How to Build Strength & Stamina

You build strength by challenging your skeletal muscles. Strength can be deliberately developed with resistance training exercises. By regularly making your skeletal muscles perform against an opposing force when you work them, it forces your body to adapt to the demands being placed on it by growing more muscle cells and improving the strength of your muscle cell contraction. You build stamina by challenging your cardiorespiratory system. This means pushing your body to become more efficient at taking in and delivering oxygen to your muscle cells to produce energy. Stamina may be deliberately developed through aerobic endurance training exercises.

Instructions

  1. Aerobic Endurance Training

    • 1

      Select two or three endurance exercises to be a part of your training routine.
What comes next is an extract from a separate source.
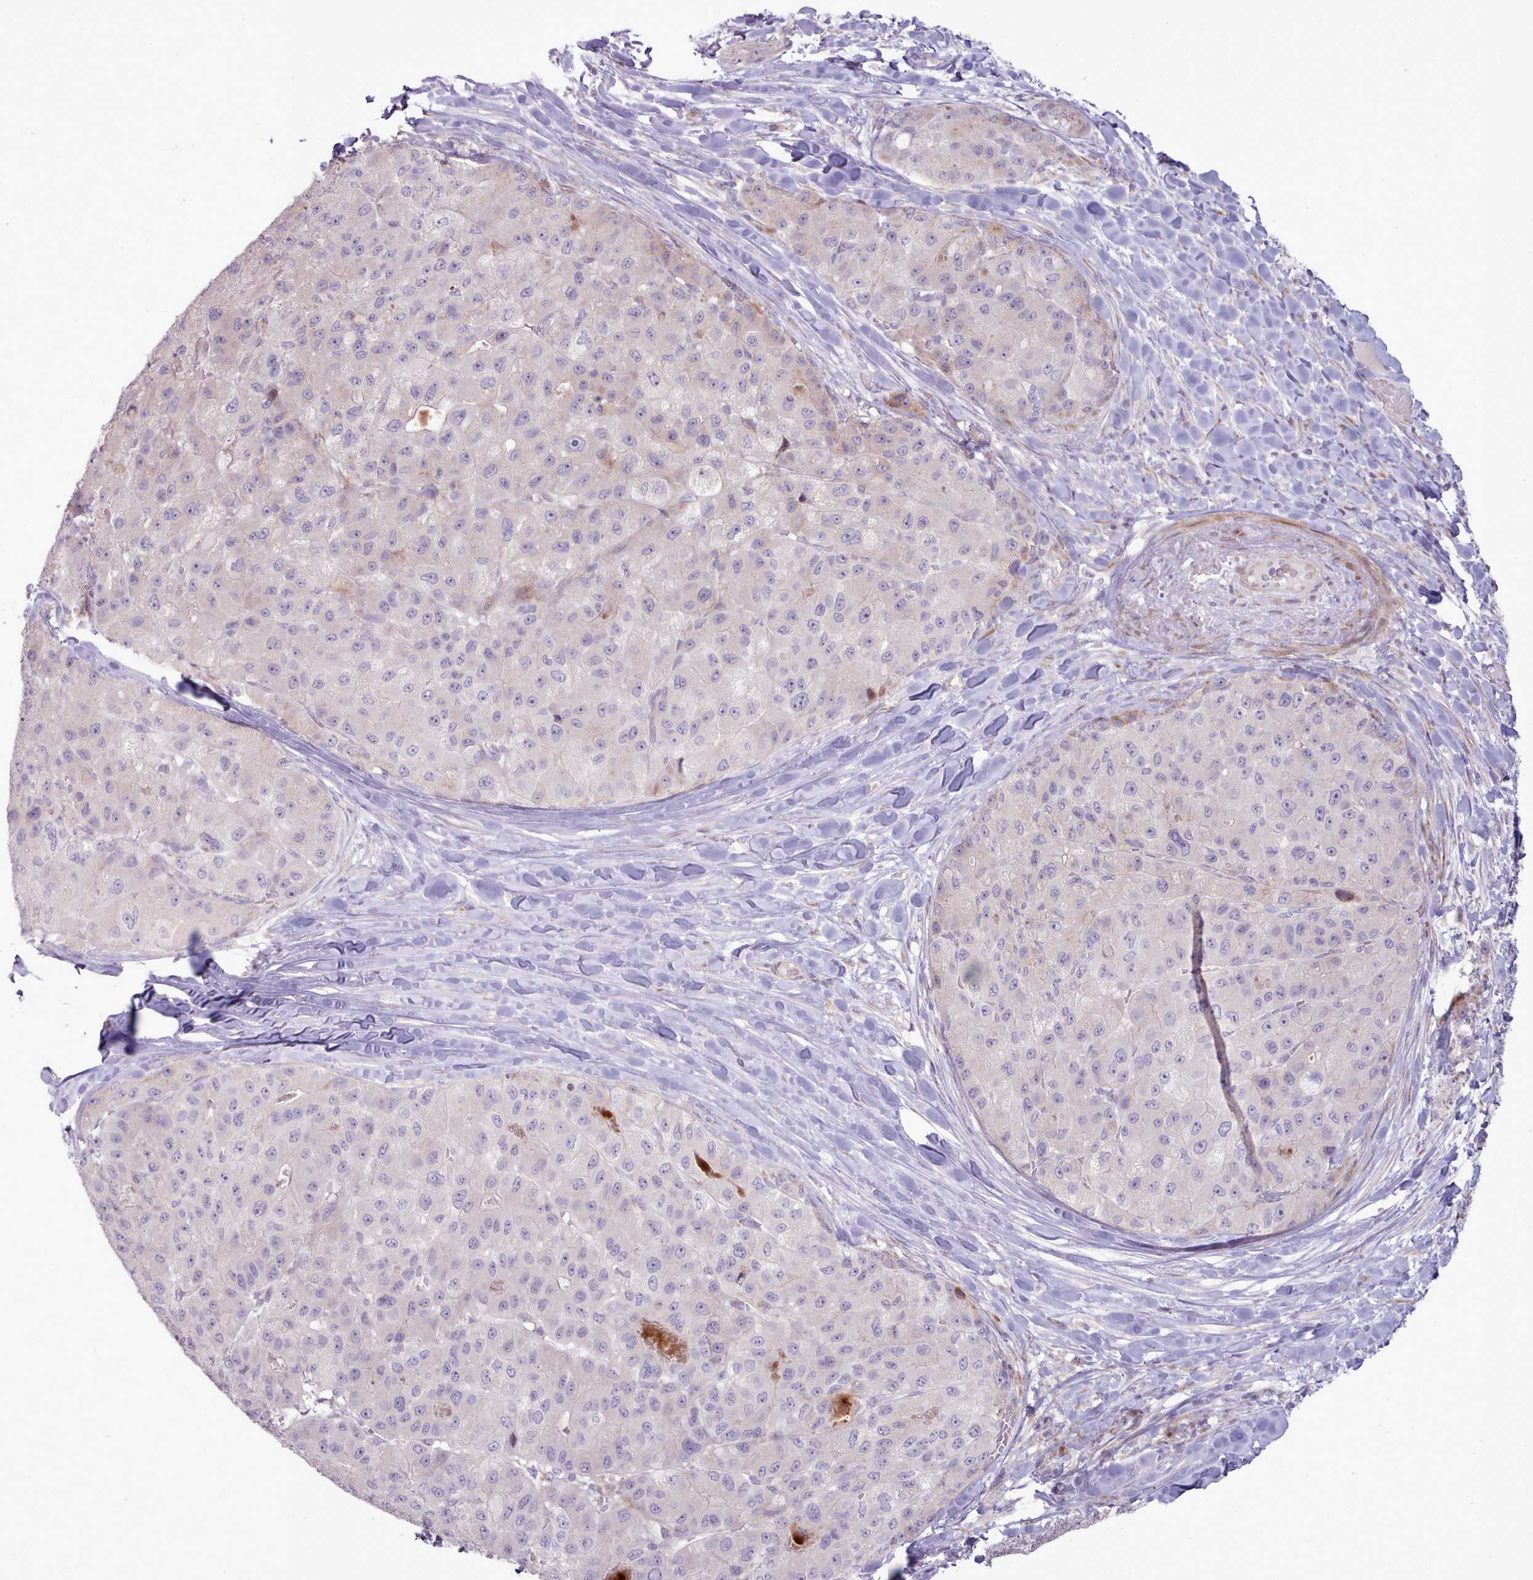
{"staining": {"intensity": "negative", "quantity": "none", "location": "none"}, "tissue": "liver cancer", "cell_type": "Tumor cells", "image_type": "cancer", "snomed": [{"axis": "morphology", "description": "Carcinoma, Hepatocellular, NOS"}, {"axis": "topography", "description": "Liver"}], "caption": "Liver hepatocellular carcinoma was stained to show a protein in brown. There is no significant positivity in tumor cells. Nuclei are stained in blue.", "gene": "PPP3R2", "patient": {"sex": "male", "age": 80}}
This could be jogging, cycling, skating, rollerblading, jumping rope, cross-country skiing, rowing, swimming, dance, stair climbing, or using an elliptical machine. Alternate among your choice exercises every day or every other day. This is called "cross training." It works to challenge your muscles in different ways and helps to reduce your risk for exercise injury.

    • 2

      Incorporate sprints (also called “interval training”) into your endurance exercises. After warming up, segue into an exercise pace that leaves you breathy when you talk but not so breathless that it is very difficult to talk. Perform at this tempo for 3 to 5 minutes, then speed up your pace to a rate that makes you winded. Hold this sprint pace for 30 to 60 seconds, then return to your previous “recovery” pace for another 3 to 5 minutes. Keep repeating this cycle. Perform as many cycles as you can with this exercise. Work yourself up to a total duration of 45 to 60 minutes with each choice exercise.

    • 3

      Shorten the duration of your recovery by 30 to 60 seconds once you’ve met the final challenge in step 2 (of working out for 45 to 60 minutes). Continue to decrease your recovery duration every time you meet this final challenge under new conditions. Work yourself up to a ratio where your recovery duration is only 3 times as long as your sprint pace duration and you are able to maintain your workout for 45 to 60 minutes.

    Resistance Training

    • 4

      Do some form of resistance training every day.

    • 5

      Concentrate on your upper body muscle groups one day, focus on your core muscles the following day, and work your lower body muscle groups the next day. Continue to repeat this cycle. Use the Calisthenics Exercises resource below to put together a resistance training routine.

    • 6

      Complete as many reps of each exercise as you can perform in good form. Allow yourself 60 to 90 seconds of rest before moving on to the next exercise in your day’s routine.